Am I being too idealistic when I expect people who can be so kind to understand that despite differences in religion, race, upbringing, or circumstance, we are all created in the image of God? That they should see good, and be able to distinguish it from evil and cruelty?

When I was in high school, I made a flippant joke about a natural disaster that had claimed the lives of over one hundred people. I thought it was funny. My classmates thought it was funny. My rebbi didn’t. I asked him later what the problem was with what I had said; I mean who cares, right? They’re goyim anyway.

No, my rebbi said. They are fellow creations made in God’s image. They are human beings with emotions, and feelings, and thoughts just like me, people who feel joy and sadness, pain and pleasure, worry and satisfaction just like me. They are creations like me, and what kind of person could I possibly be if I could so easily dismiss the suffering of my fellow creation simply because of a difference in religion and circumstance. It jarred me.
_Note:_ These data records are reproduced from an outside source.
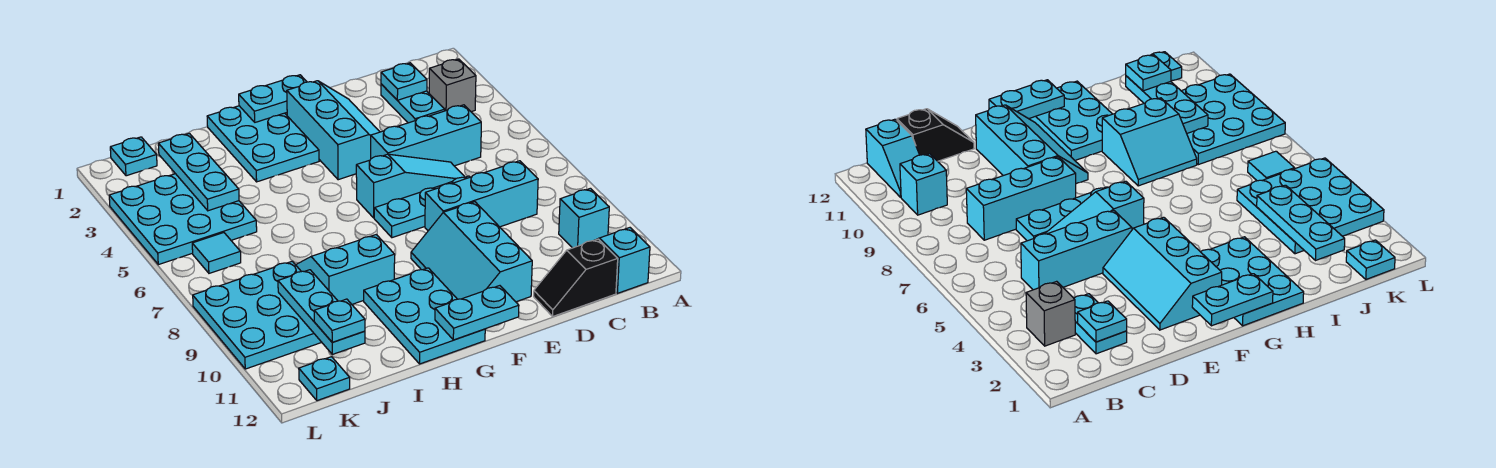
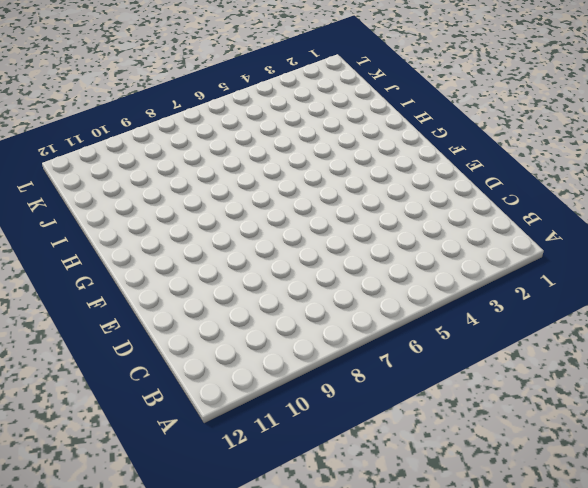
none -> grey 1x1 brick [429,59,476,112]
none -> cyan 1x1 brick [559,188,609,248]
none -> cyan 1x2 slope [598,228,650,293]

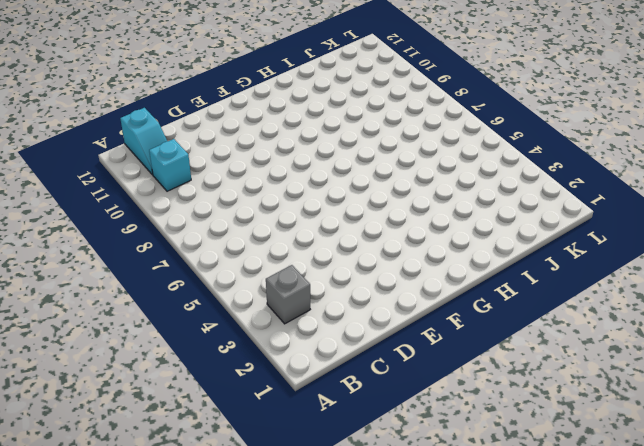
none -> cyan 1x2 plate [381,84,445,123]
none -> cyan 1x3 brick [371,105,481,166]
none -> cyan 1x3 brick [425,161,538,231]

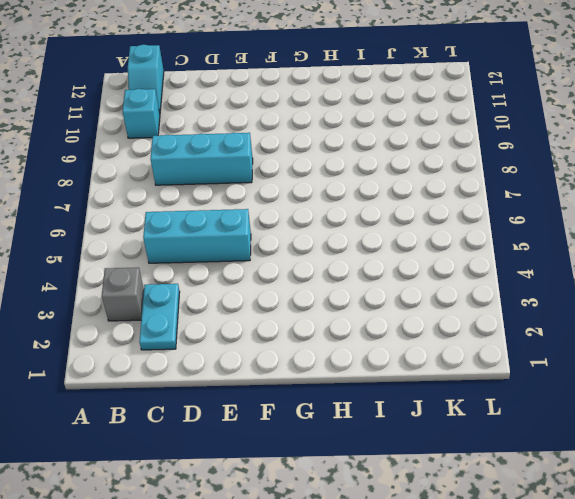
none -> black 1x2 slope [534,239,618,316]
none -> cyan 1x3 slope [356,154,465,218]
none -> cyan 1x3 plate [374,176,470,238]

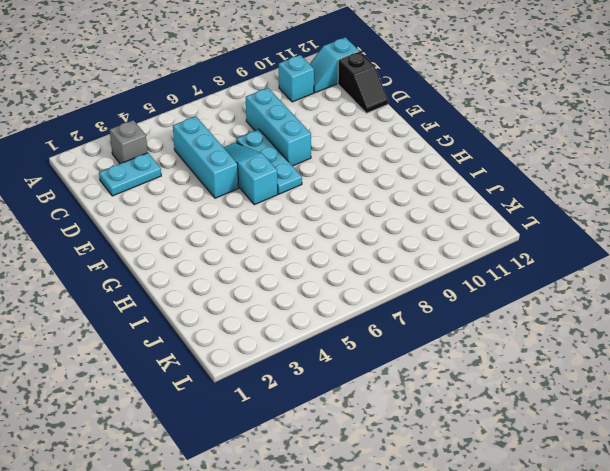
none -> cyan 2x3 slope [287,81,380,180]
none -> cyan 2x3 slope [411,202,532,302]
none -> cyan 2x3 plate [207,106,319,182]

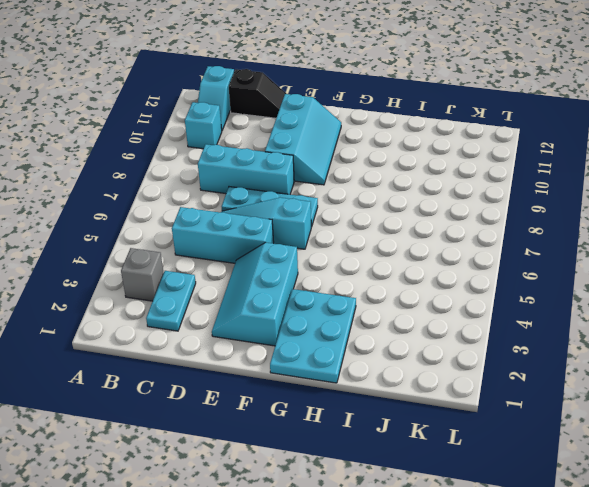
none -> cyan 2x3 plate [364,268,485,364]
none -> cyan 2x2 slope [296,235,395,304]
none -> cyan 3x3 plate [109,174,257,265]

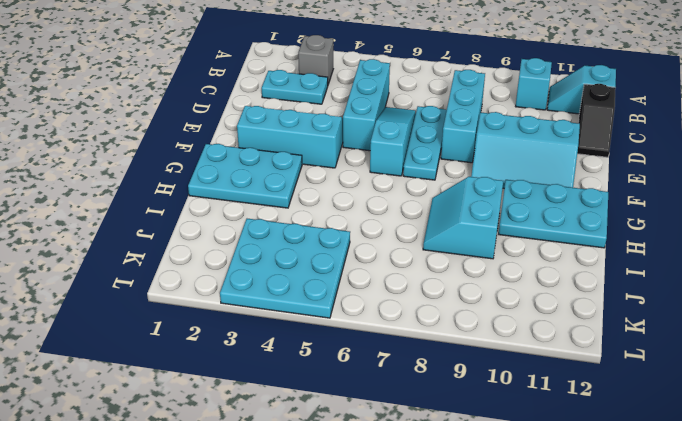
none -> cyan 3x3 plate [193,261,322,369]
none -> cyan 1x1 plate [110,137,157,176]
none -> cyan 1x1 tile [192,233,241,273]

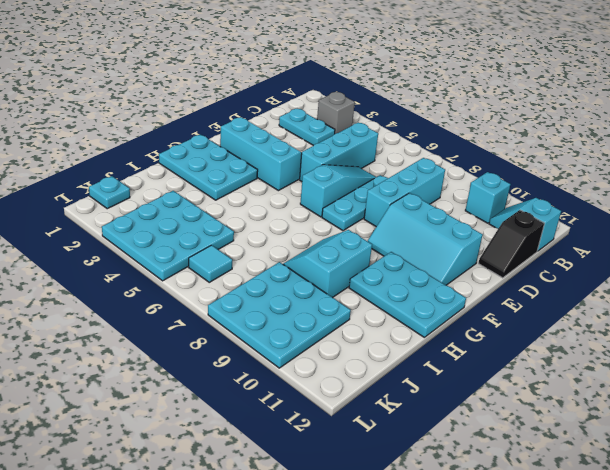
none -> cyan 1x1 plate [299,357,350,401]
none -> cyan 1x1 plate [381,63,427,100]
none -> cyan 1x2 plate [239,75,307,122]

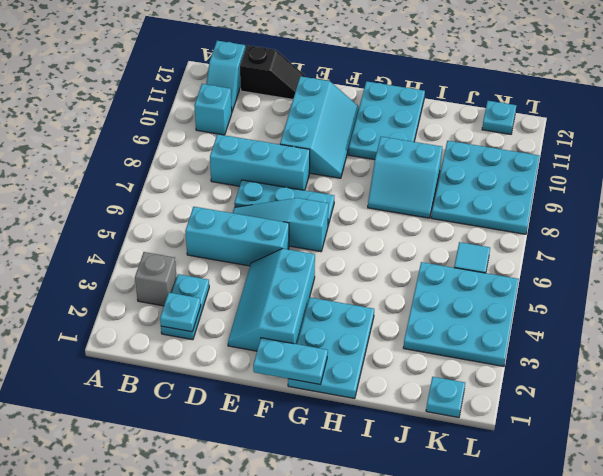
none -> cyan 1x2 plate [435,286,519,340]
none -> cyan 1x3 plate [158,133,239,211]
none -> cyan 1x3 plate [278,270,365,354]

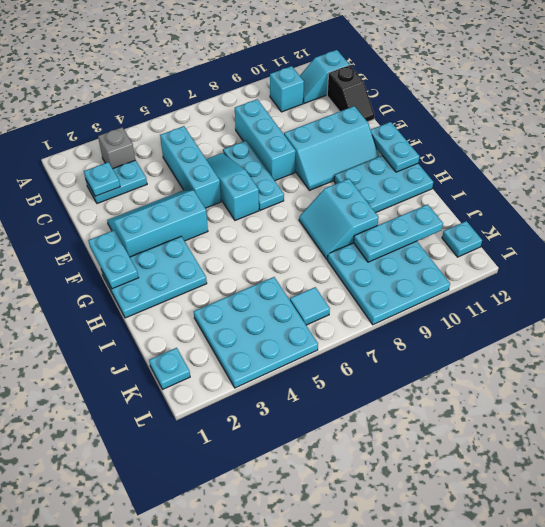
none -> cyan 1x3 plate [158,133,239,211]
none -> cyan 1x1 plate [314,299,365,342]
It changed my worldview. I had been brought up thinking of goyim as “shkutzim,” as something beneath me. Unworthy of me or my empathy. Of people who had gone off the derech as unfortunates, something between misguided and mentally ill. Of baalei teshuva as never quite good enough. I had been chosen, not them. God favoured me, not them. I was better because I proudly called myself frum, whereas they had chosen to rebel against their heritage. I had forgotten that God created them in His image, just as he had created me.

It made me approach the world and its diversity differently. I learned that just because someone might not be of my faith, or of my belief, that doesn’t make them any less of a human being worthy of my empathy. I can disagree with their beliefs or actions, but that shouldn’t make me disagree with their existence. Opinions, beliefs, and faiths can change, but underneath it all is a person just like me.

I think that’s what has to fundamentally change, the approach that these puzzlingly dichotomous people take to the world. They need to be shown the value of a human being beyond what they’ve been brought up believing. I don’t think they believe that they’re doing something wrong, because they believe they’re doing it to someone who never had the same right to existence as they do; They don’t believe that people who don’t fit into their worldview are quite as valued by God as they are. They believe the world was created for them, and that anyone else ranges from extra to someone who should, by all rights, serve them. They need to be taught that we all exist for a purpose, that we all have value, that we were all created in God’s image, from Jew to Non-Jew, religious to irreligious, Reform to Charedi, and everything in between. Then the reality perceived will actually be reality, without the dark layers hiding just below the surface.

To be honest, I have no idea how to get this message to the right people. Most of the people who read this will probably already agree with it; it will sound like nothing new. The target audience of this piece is unfortunately not the audience that needs to read it. But who knows, it might come to the attention of someone who does, and that person might consider these ideas, and might even improve. A man can hope. And if it changes even one person, then that’s a very good start.